Stop me if you've heard this before.
Woman hired into a top-level position for a job with heavy racial focus is let go after people protest whether said woman is, in fact, being truthful about her race.
On Thursday, Dartmouth announced that newly hired Native American Program Director Susan Taffe Reed, who claimed she was part Native American and European, would no longer be in that position after several Native American tribes and Dartmouth alumni questioned her ancestry and tribal affiliation, the Valley News reports.
According to the news site, Reed claimed she was president of the Eastern Delaware Nations and, the Wall Street Journal notes, that one of her roles at the Ivy League college was to have used her position to help Native American students adjust to college life.
On Sept. 11, Dartmouth announced Reed's new position. Tribal officials and Dartmouth alumni immediately began protesting and questioning Reed's qualifications, noting that Eastern Delaware Nations is a nonprofit group that acknowledges it isn't a tribe, and saying that Reed was misrepresenting herself as part American Indian.
"I personally have no problem with a non-Indian getting the job on her own merits," Keely Squirrel Denning, a Shawnee tribe member, told the Valley News.
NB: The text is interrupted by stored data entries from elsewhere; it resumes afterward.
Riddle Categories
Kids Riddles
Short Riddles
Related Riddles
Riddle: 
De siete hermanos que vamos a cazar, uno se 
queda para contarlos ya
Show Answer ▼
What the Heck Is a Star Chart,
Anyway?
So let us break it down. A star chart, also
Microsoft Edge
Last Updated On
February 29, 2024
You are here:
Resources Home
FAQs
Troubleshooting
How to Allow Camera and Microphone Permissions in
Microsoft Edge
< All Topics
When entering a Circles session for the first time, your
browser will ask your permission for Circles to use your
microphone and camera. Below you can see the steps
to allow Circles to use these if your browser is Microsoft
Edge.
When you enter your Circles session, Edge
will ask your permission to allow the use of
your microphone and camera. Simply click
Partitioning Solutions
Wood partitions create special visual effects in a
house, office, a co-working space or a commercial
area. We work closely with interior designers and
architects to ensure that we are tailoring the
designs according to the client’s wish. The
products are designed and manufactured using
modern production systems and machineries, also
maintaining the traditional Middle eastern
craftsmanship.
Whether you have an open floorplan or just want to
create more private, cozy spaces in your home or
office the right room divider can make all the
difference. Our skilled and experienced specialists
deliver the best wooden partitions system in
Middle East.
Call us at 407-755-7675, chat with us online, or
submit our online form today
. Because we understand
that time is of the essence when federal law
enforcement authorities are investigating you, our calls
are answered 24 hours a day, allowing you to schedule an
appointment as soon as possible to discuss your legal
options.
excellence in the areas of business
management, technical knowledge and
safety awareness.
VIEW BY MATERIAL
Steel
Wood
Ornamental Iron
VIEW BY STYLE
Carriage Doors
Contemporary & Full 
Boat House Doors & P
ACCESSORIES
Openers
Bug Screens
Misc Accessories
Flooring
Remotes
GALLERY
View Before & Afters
Denning researched Reed's origins and told the news site that her grandparents were part of the Eastern Delaware Nations but that they appear to be Irish immigrants.
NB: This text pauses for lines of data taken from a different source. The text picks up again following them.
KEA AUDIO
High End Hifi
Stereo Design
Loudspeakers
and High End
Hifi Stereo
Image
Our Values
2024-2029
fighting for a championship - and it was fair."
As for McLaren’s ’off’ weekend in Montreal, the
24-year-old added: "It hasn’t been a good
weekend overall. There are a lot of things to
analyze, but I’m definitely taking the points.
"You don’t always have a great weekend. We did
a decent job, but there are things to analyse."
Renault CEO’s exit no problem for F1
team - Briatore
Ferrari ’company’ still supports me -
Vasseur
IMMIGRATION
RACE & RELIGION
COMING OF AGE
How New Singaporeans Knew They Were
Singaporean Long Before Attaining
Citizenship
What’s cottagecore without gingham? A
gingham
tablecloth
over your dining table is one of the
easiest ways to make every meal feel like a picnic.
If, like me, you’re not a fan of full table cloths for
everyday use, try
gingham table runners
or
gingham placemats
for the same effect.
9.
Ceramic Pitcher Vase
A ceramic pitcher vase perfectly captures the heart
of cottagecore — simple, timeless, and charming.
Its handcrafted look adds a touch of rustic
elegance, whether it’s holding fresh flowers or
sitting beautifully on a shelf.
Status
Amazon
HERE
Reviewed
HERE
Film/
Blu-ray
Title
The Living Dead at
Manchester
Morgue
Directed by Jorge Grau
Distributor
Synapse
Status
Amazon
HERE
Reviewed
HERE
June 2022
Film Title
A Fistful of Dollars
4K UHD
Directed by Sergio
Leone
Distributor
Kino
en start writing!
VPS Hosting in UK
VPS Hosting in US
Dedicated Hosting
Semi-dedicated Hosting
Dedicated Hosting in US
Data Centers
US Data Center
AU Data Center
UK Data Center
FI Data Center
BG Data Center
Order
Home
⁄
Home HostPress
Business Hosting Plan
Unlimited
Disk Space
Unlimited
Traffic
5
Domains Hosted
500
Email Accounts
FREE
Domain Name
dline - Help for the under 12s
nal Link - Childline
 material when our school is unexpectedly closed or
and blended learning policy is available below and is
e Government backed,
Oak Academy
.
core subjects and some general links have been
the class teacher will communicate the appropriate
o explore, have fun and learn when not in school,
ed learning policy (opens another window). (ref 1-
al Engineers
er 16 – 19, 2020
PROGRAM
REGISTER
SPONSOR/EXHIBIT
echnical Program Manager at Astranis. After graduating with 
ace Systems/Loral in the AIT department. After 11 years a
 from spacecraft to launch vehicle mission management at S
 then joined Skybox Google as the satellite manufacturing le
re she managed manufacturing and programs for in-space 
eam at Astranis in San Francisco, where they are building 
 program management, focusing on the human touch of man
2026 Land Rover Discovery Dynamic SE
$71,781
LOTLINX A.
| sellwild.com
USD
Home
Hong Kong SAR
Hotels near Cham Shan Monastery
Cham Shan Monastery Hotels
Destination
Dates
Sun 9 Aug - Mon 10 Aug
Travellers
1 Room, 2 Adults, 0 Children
Denning called Reed's misrepresentation a "slap in the face," the Valley News reports.
According to the Wall Street Journal, many Native American Dartmouth alumni consider the Eastern Delaware Nations to be a group of "pretendians," made up of many members who are not affiliated with any tribes.
"They basically just formed their own nation and have been playing this role-playing game ever since," Jacqueline Keeler, a Native American Dartmouth graduate, told the Journal.
Reed stood firm on her racial identity, telling the Journal that she is part Native American and that she never misrepresented herself, although the newspaper notes that she didn't answer when asked which tribe is her family.
"My Native and non-Native family members raised me to know about my ancestry, including our family's oral history and traditions that have been passed down for generations," she said in an email to the Journal. "I have participated in Native American ceremonies and powwow dancing since I was a little girl."
On Thursday a college spokeswoman told the Valley News regarding Reed that "the distraction around her appointment prevents her from effectively serving in this role. It does not prevent her from contributing to Dartmouth in other ways, and we are currently exploring opportunities with her."